## Your goal
Pick up the article below on choosing heirs to a family farm and continue it from the end of its last sentence.

Things to Consider Before Picking Heirs to the Family Farm

There are many concerns that farm families worry about, and it’s usually the same ones that pop up over and over, from family to family. If you’re worried about these obstacles, you are not alone. Which one of these sounds familiar?

  • Fair and equal treatment to heirs — How can we make our legacy positive and fair to all of our kids rather than a burden? For example, let’s say one child farms and three do not. How do we make sure that child can be successful while still being fair to our other children?

  • Senior Care and other financial burdens — How do we balance the farm with the expenses we know are coming and possibly some we may not anticipate?

  • Deciding who should take the lead in succession planning — Who is making the decisions?

  • Logistics — Now that we know what we want, how do we make it happen?

Several years ago I had a family contact me and they told me they wanted to work on a plan to pass the farm to the next generation. They had a son and a daughter. The son helps with the farm, and the daughter does not — she’s single without kids. My first question to the family is always how did they get the farm?

How a family inherits the farm is the most important starting point when you begin thinking about and discussing farm succession planning. It sets the conversation up in the right framework. When we understand where the farm came from, we can understand what’s important to us. Is it a farm that has been passed down for generations? Are we the first-generation owners or the 5th? What generational ties are knotted into the decision we are discussing?

This family continued to tell me about the farm, and explain how they came into running the farm themselves. The husband told me there were four siblings — three sisters and himself. He had always worked the farm with his dad, and it was a part of his upbringing and much of his young adulthood as well. The farm was ingrained in him. But, when Mom and Dad passed away, they had done zero planning for passing the farm down to him and his siblings. After they passed, he sat down with his sisters and asked them what they needed from him in order to feel like the succession was fair. They gave him an answer that not many people are as lucky to get.

“Give us each a dollar and we’ll call it fair,” his sisters told him.

“Is this how it is going to happen for you and your children?” I asked.

“Absolutely not,” the husband.

He’s right. There is no way that will happen nowadays. Farming has become a big business, the land is worth a ton of money, and everyone has Google to look it up. In other words, the details behind how you inherited your farm aren’t likely to be the way you pass it on to your heirs. It simply helps you paint a picture of what once was, and weigh the options through a more cohesive lens that distinguishes what’s important to you.

Alternatively, what do you do if none of your kids want the farm? —

Do you sell it?

Do you rent it?

How about charitable giving?

Do you have someone else that can step up and run the farm?

With the understanding that it isn’t as simple as it may have been for previous generations, how can we make all of this fair to our heirs?

## Record set

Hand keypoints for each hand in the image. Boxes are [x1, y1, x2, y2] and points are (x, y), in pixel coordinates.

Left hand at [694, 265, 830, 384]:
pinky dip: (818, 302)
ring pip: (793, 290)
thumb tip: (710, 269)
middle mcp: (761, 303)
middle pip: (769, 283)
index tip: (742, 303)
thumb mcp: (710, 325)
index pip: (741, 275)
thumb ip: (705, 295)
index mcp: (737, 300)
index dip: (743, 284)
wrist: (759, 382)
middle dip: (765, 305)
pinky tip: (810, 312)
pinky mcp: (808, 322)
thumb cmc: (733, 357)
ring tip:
...
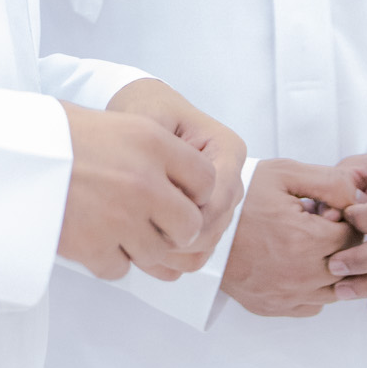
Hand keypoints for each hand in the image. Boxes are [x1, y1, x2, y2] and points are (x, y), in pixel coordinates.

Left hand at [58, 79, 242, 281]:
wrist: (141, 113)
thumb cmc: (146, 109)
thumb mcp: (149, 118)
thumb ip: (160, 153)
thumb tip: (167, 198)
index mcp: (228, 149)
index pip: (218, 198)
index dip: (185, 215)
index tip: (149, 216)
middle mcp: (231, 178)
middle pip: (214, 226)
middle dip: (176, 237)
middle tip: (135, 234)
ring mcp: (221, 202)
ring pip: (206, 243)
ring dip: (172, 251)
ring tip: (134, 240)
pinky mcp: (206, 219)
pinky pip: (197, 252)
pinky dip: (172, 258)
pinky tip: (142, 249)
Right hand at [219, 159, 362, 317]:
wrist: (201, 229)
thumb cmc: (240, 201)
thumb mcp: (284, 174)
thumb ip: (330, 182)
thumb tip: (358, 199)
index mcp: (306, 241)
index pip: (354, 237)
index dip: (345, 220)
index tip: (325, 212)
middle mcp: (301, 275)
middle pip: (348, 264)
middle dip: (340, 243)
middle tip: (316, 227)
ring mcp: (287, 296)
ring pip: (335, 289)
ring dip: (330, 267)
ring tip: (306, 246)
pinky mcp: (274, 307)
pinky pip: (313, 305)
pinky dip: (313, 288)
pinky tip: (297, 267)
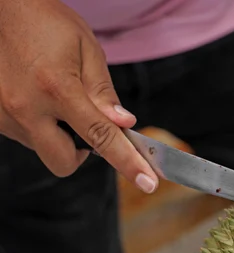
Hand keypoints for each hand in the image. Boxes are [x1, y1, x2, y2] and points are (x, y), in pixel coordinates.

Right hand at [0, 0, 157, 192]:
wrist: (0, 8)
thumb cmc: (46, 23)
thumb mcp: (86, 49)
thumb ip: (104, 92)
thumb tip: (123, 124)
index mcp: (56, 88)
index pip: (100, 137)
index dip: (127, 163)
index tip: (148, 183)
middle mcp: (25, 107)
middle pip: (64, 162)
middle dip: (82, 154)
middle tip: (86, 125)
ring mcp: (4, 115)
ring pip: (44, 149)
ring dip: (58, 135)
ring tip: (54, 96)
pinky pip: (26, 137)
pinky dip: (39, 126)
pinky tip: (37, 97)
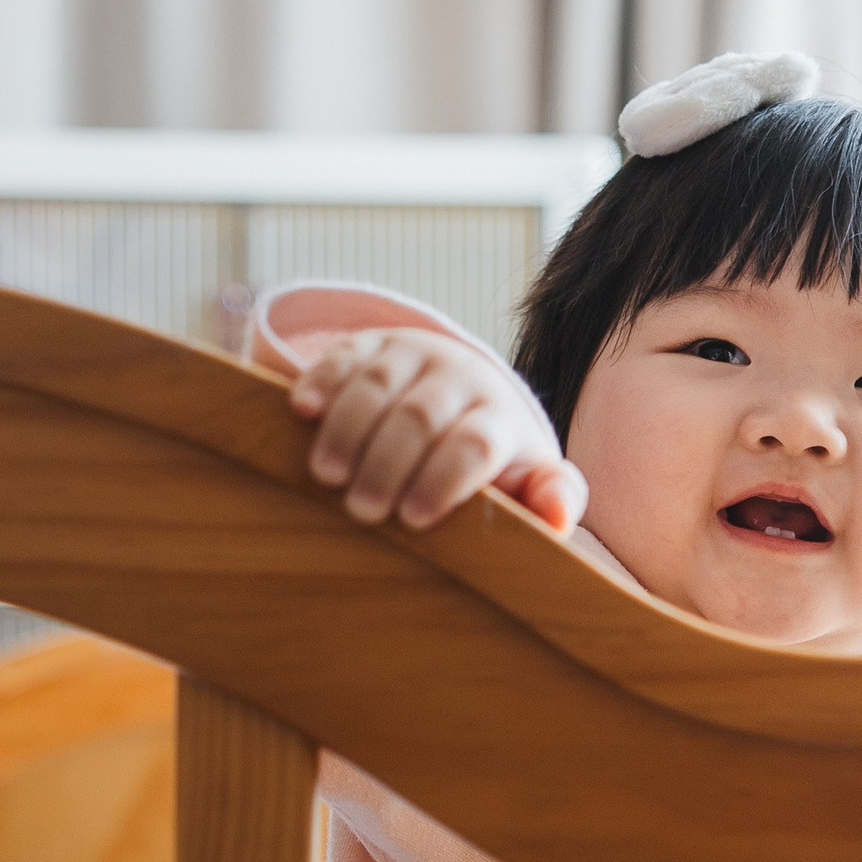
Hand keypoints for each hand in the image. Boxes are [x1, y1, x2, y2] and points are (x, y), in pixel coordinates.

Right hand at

## Your response
Next, we must consider retirement and senior care along with other financial challenges. This is overlooked far too often. I once had a couple come to me where the man’s mother and stepfather had sold the farm to pay for their care. Mom was in memory care, Step Dad was in a seniors’ home. They were blowing through their assets because of how expensive these senior homes were. By this point, there unfortunately was little I could do to help.

I’m telling you this to emphasize the importance of planning early. When you plan early, you don’t have to lose the farm to creditors, nor do you have to sell the farm to pay for elder care. Beyond succession planning, you also have to consider estate taxes and the amount of planning that goes into that in addition to succession planning. These things are a big deal. They could turn everything you’ve worked so hard for all these years upside down, leaving your heirs to pick up the pieces.

So, how can we avoid losing the farm to creditors? How can we avoid selling the farm to pay for a nursing home? What happens if there is a divorce? Here are a couple of examples of situations I’ve seen where there was not a plan in place, nor a clear-cut decision maker leading the pack in these estate planning conversations.

There once was a grandmother who lived in a senior home. She had grown up on the farm, ran the farm, and now, watched the farm from afar while the next generation took over. Although she wasn’t actually there, she ran the finances while her son and grandson ran the farm. Imagine the lack of clarity in decision-making. Imagine the potential conflicts that could arise out of that dynamic if the person in charge of finances doesn’t know what is going on with the everyday operation of the farm. There is a big disconnect there, and disconnects leave ambiguity. Ambiguity leads to friction, and friction leads to conflict.

Then I had another situation where I was talking with a couple and the husband passed away before they had a set plan in place. The children did not have the skill set to run the farm, so the mother was not only dealing with losing the love of her life, she now had to figure out what to do with the farm. What if she and her husband are the generation that ends this farm? Is that what her husband would have wanted? Again, that ambiguity of options without specific, set plans in place led to friction. The decision of succession sat heavily on top of her grief. These are examples of what can happen if you don’t have clear decision-makers, if you wait too long, and if keep putting it off thinking you’ll figure it out eventually.

Now, let’s talk about logistics. The first thing to figure out is to clearly define your goals. Let’s not think about what the neighbor did or what you read on the internet. Throw that in the garbage. What do you want? This is the true starting point. Once you have a goal set in place of what the best-case scenario would entail, we can work backward to get there.

When you’re considering your goal, try to make it something straightforward. Something like, “I want to make sure my son can continue to farm,” or “I want my family to cash out.” This way, both you and your advisor will know exactly what your end goal is. From there, everything else we talk about is in consideration of how we make that said goal happen. This is up to the decision-makers. We can bring the kids and whoever else in later, but we need to start with just the decision makers clearly defining their goals and aspirations for their family’s future.

While discussing logistics, we’ll also work on capacity. Can we make the goals happen, are they achievable?

“My son is farming with my husband. He’s a good kid and I love his family, but I just don’t think he can do it once we’re gone,” is a sentence I’ve heard multiple times.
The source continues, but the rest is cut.